The ancient Egyptians regarded Thoth as One, self-begotten, and self-produced. He was the master of both physical and moral (i.e. divine) law, making proper use of Ma’at. He is credited with making the calculations for the establishment of the heavens, stars, Earth, and everything in them. Compare this to how his feminine counterpart, Ma’at was the force which maintained the Universe. He is said to direct the motions of the heavenly bodies. Without his words, the Egyptians believed, the gods would not exist.
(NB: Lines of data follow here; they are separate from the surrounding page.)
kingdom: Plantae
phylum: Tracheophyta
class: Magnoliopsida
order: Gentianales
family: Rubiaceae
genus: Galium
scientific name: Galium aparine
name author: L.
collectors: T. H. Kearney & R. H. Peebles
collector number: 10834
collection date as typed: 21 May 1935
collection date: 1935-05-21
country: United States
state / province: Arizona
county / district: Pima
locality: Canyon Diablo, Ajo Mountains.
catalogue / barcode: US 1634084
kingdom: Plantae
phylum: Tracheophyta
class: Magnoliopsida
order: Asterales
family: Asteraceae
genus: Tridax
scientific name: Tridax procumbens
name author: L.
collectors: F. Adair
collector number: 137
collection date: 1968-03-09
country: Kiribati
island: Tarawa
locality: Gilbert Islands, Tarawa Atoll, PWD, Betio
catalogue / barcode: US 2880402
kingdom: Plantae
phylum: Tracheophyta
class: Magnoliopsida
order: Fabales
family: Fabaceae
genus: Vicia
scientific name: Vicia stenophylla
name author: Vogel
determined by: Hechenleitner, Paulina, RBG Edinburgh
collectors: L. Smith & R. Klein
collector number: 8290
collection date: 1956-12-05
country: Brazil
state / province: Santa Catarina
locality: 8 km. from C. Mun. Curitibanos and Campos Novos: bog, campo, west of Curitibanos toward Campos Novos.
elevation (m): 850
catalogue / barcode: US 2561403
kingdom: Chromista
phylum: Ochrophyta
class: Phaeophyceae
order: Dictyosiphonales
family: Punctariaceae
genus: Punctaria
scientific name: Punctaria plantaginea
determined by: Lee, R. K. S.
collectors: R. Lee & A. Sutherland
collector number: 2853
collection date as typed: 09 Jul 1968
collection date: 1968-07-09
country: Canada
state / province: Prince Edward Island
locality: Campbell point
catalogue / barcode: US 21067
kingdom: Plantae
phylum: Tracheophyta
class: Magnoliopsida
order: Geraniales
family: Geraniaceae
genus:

His power was unlimited in the Underworld and rivalled that of Ra and Osiris.

The Egyptians credited him as the author of all works of science, religion, philosophy, and magic. The Greeks further declared him the inventor of astronomy, astrology, the science of numbers, mathematics, geometry, land surveying, medicine, botany, theology, civilized government, the alphabet, reading, writing, and oratory. They further claimed he was the true author of every work of every branch of knowledge, human and divine.